Data excerpts>

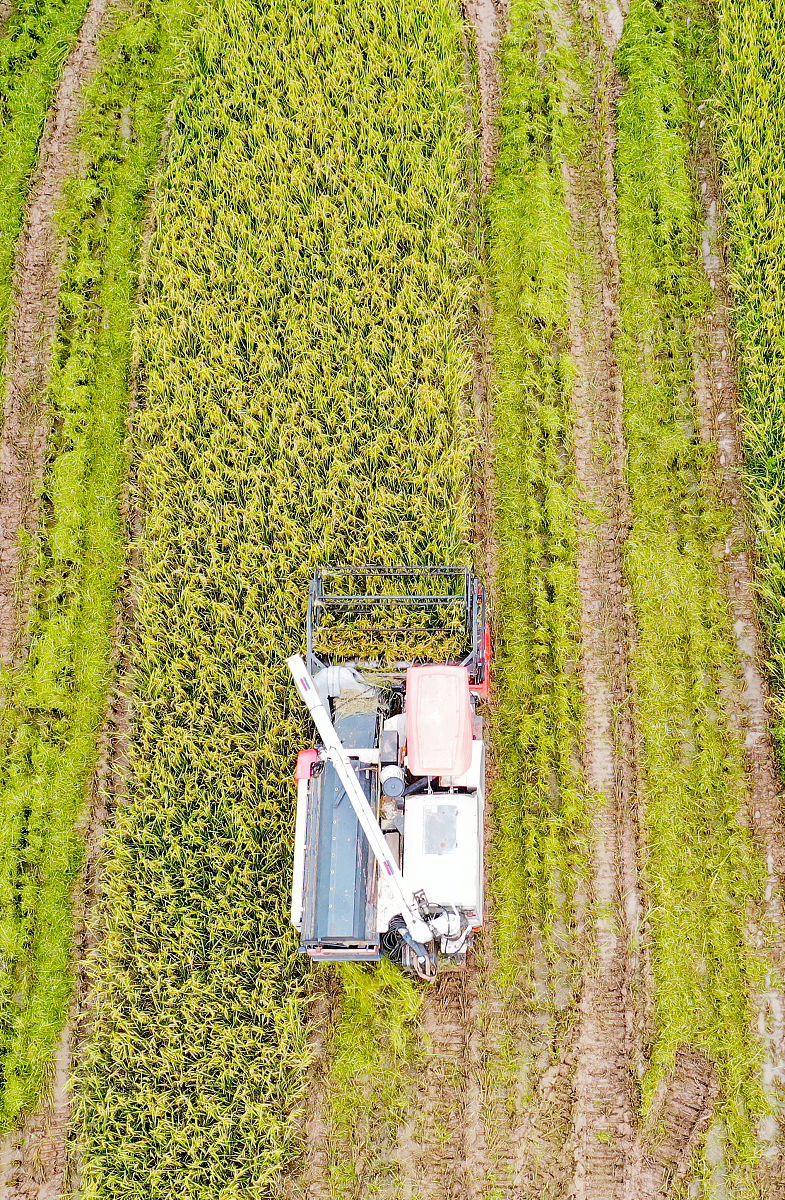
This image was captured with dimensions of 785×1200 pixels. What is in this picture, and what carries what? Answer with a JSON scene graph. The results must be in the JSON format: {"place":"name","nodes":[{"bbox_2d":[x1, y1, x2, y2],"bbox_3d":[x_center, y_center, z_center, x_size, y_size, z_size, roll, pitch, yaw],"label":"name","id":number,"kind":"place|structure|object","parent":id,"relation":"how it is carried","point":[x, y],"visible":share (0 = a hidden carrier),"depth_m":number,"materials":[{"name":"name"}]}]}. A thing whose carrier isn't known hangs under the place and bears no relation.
{"place":"outdoors","nodes":[
{"label":"outdoors","id":0,"kind":"place"},
{"bbox_2d":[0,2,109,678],"label":"dirt path","id":1,"kind":"structure","parent":0,"point":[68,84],"materials":[{"name":"brown soil"}]},
{"bbox_2d":[0,0,784,1199],"label":"field","id":2,"kind":"structure","parent":0,"point":[473,994],"materials":[{"name":"plant"}]},
{"bbox_2d":[0,0,84,384],"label":"crop","id":3,"kind":"structure","parent":2,"relation":"on","point":[5,195],"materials":[{"name":"green plant"}]},
{"bbox_2d":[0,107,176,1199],"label":"dirt track","id":4,"kind":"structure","parent":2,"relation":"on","point":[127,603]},
{"bbox_2d":[0,0,196,1150],"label":"grass strip","id":5,"kind":"object","parent":2,"relation":"on","point":[110,165],"visible":0.93,"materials":[{"name":"green plant"}]},
{"bbox_2d":[67,0,472,1199],"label":"crop","id":6,"kind":"object","parent":2,"relation":"on","point":[435,91],"visible":0.83,"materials":[{"name":"green plant"}]},
{"bbox_2d":[322,955,428,1185],"bbox_3d":[-0.151,3.630,8.989,0.952,0.420,2.734,2,55,2],"label":"grass patch","id":7,"kind":"object","parent":2,"relation":"on","point":[396,985],"visible":0.57,"depth_m":8.87,"materials":[{"name":"green plant"}]},
{"bbox_2d":[289,565,490,975],"bbox_3d":[0.070,1.510,9.628,1.967,2.338,4.544,2,55,2],"label":"combine harvester","id":8,"kind":"object","parent":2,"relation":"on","point":[421,807],"visible":0.65,"depth_m":9.32,"materials":[{"name":"white metal"}]},
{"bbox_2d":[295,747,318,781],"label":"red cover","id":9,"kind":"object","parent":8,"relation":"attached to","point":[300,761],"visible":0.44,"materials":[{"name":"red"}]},
{"bbox_2d":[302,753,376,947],"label":"thresher cover","id":10,"kind":"object","parent":8,"relation":"attached to","point":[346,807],"visible":0.7,"depth_m":8.63,"materials":[{"name":"metal"}]},
{"bbox_2d":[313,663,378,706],"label":"feeder housing","id":11,"kind":"object","parent":8,"relation":"in","point":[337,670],"visible":0.45,"depth_m":9.81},
{"bbox_2d":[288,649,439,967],"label":"unloading auger","id":12,"kind":"object","parent":8,"relation":"attached to","point":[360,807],"visible":0.94,"depth_m":8.50,"materials":[{"name":"white metal"}]},
{"bbox_2d":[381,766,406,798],"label":"air intake","id":13,"kind":"object","parent":8,"relation":"attached to","point":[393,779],"visible":0.97,"depth_m":9.21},
{"bbox_2d":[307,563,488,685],"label":"harvester reel","id":14,"kind":"object","parent":8,"relation":"attached to","point":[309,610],"visible":0.55,"depth_m":9.98,"materials":[{"name":"metal"}]},
{"bbox_2d":[405,663,474,777],"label":"cab roof","id":15,"kind":"object","parent":8,"relation":"on","point":[461,705],"visible":0.96,"depth_m":9.00,"materials":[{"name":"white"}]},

What is expected> Apart from the pictures, repeat every entry exactly.

Task solution>
This image was captured with dimensions of 785×1200 pixels. What is in this picture, and what carries what? Answer with a JSON scene graph. The results must be in the JSON format: {"place":"name","nodes":[{"bbox_2d":[x1, y1, x2, y2],"bbox_3d":[x_center, y_center, z_center, x_size, y_size, z_size, roll, pitch, yaw],"label":"name","id":number,"kind":"place|structure|object","parent":id,"relation":"how it is carried","point":[x, y],"visible":share (0 = a hidden carrier),"depth_m":number,"materials":[{"name":"name"}]}]}. A thing whose carrier isn't known hangs under the place and bears no relation.
{"place":"outdoors","nodes":[
{"label":"outdoors","id":0,"kind":"place"},
{"bbox_2d":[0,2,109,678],"label":"dirt path","id":1,"kind":"structure","parent":0,"point":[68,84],"materials":[{"name":"brown soil"}]},
{"bbox_2d":[0,0,784,1199],"label":"field","id":2,"kind":"structure","parent":0,"point":[473,994],"materials":[{"name":"plant"}]},
{"bbox_2d":[0,0,84,384],"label":"crop","id":3,"kind":"structure","parent":2,"relation":"on","point":[5,195],"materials":[{"name":"green plant"}]},
{"bbox_2d":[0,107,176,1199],"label":"dirt track","id":4,"kind":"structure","parent":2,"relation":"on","point":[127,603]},
{"bbox_2d":[0,0,196,1150],"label":"grass strip","id":5,"kind":"object","parent":2,"relation":"on","point":[110,165],"visible":0.93,"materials":[{"name":"green plant"}]},
{"bbox_2d":[67,0,472,1199],"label":"crop","id":6,"kind":"object","parent":2,"relation":"on","point":[435,91],"visible":0.83,"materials":[{"name":"green plant"}]},
{"bbox_2d":[322,955,428,1185],"bbox_3d":[-0.151,3.630,8.989,0.952,0.420,2.734,2,55,2],"label":"grass patch","id":7,"kind":"object","parent":2,"relation":"on","point":[396,985],"visible":0.57,"depth_m":8.87,"materials":[{"name":"green plant"}]},
{"bbox_2d":[289,565,490,975],"bbox_3d":[0.070,1.510,9.628,1.967,2.338,4.544,2,55,2],"label":"combine harvester","id":8,"kind":"object","parent":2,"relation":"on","point":[421,807],"visible":0.65,"depth_m":9.32,"materials":[{"name":"white metal"}]},
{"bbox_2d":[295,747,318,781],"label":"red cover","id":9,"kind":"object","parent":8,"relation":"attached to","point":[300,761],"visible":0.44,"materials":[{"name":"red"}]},
{"bbox_2d":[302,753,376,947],"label":"thresher cover","id":10,"kind":"object","parent":8,"relation":"attached to","point":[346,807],"visible":0.7,"depth_m":8.63,"materials":[{"name":"metal"}]},
{"bbox_2d":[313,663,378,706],"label":"feeder housing","id":11,"kind":"object","parent":8,"relation":"in","point":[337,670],"visible":0.45,"depth_m":9.81},
{"bbox_2d":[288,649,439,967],"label":"unloading auger","id":12,"kind":"object","parent":8,"relation":"attached to","point":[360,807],"visible":0.94,"depth_m":8.50,"materials":[{"name":"white metal"}]},
{"bbox_2d":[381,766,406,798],"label":"air intake","id":13,"kind":"object","parent":8,"relation":"attached to","point":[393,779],"visible":0.97,"depth_m":9.21},
{"bbox_2d":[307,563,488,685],"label":"harvester reel","id":14,"kind":"object","parent":8,"relation":"attached to","point":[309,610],"visible":0.55,"depth_m":9.98,"materials":[{"name":"metal"}]},
{"bbox_2d":[405,663,474,777],"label":"cab roof","id":15,"kind":"object","parent":8,"relation":"on","point":[461,705],"visible":0.96,"depth_m":9.00,"materials":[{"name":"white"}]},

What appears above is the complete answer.